▸ **DIRECTIONS FOR THIS TASK**: Keeping each line intact, print the whole listing.

--- SUPPLIED MATERIAL Enclosed Below ---

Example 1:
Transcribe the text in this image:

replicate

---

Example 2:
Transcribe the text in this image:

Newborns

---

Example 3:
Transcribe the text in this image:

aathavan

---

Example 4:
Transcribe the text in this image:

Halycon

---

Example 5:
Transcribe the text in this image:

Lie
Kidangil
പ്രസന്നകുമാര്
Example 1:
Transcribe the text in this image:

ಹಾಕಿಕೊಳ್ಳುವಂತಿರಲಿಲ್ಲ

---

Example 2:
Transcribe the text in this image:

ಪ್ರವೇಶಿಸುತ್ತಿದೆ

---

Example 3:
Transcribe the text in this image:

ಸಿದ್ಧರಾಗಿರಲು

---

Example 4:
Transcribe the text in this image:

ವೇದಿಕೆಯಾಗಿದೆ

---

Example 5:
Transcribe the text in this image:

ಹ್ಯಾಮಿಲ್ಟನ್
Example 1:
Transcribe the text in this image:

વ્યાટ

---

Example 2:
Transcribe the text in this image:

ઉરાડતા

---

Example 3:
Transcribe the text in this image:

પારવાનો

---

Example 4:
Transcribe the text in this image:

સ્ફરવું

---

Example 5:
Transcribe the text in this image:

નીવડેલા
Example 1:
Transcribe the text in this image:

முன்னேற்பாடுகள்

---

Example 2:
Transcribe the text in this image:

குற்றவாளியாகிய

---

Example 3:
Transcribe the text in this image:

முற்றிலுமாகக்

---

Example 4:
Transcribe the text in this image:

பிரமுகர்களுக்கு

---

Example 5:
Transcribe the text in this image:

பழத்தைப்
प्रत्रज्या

--- End of Enclosed SUPPLIED MATERIAL ---

▸ **TASK ANSWER**:
Example 1:
Transcribe the text in this image:

replicate

---

Example 2:
Transcribe the text in this image:

Newborns

---

Example 3:
Transcribe the text in this image:

aathavan

---

Example 4:
Transcribe the text in this image:

Halycon

---

Example 5:
Transcribe the text in this image:

Lie
Kidangil
പ്രസന്നകുമാര്
Example 1:
Transcribe the text in this image:

ಹಾಕಿಕೊಳ್ಳುವಂತಿರಲಿಲ್ಲ

---

Example 2:
Transcribe the text in this image:

ಪ್ರವೇಶಿಸುತ್ತಿದೆ

---

Example 3:
Transcribe the text in this image:

ಸಿದ್ಧರಾಗಿರಲು

---

Example 4:
Transcribe the text in this image:

ವೇದಿಕೆಯಾಗಿದೆ

---

Example 5:
Transcribe the text in this image:

ಹ್ಯಾಮಿಲ್ಟನ್
Example 1:
Transcribe the text in this image:

વ્યાટ

---

Example 2:
Transcribe the text in this image:

ઉરાડતા

---

Example 3:
Transcribe the text in this image:

પારવાનો

---

Example 4:
Transcribe the text in this image:

સ્ફરવું

---

Example 5:
Transcribe the text in this image:

નીવડેલા
Example 1:
Transcribe the text in this image:

முன்னேற்பாடுகள்

---

Example 2:
Transcribe the text in this image:

குற்றவாளியாகிய

---

Example 3:
Transcribe the text in this image:

முற்றிலுமாகக்

---

Example 4:
Transcribe the text in this image:

பிரமுகர்களுக்கு

---

Example 5:
Transcribe the text in this image:

பழத்தைப்
प्रत्रज्या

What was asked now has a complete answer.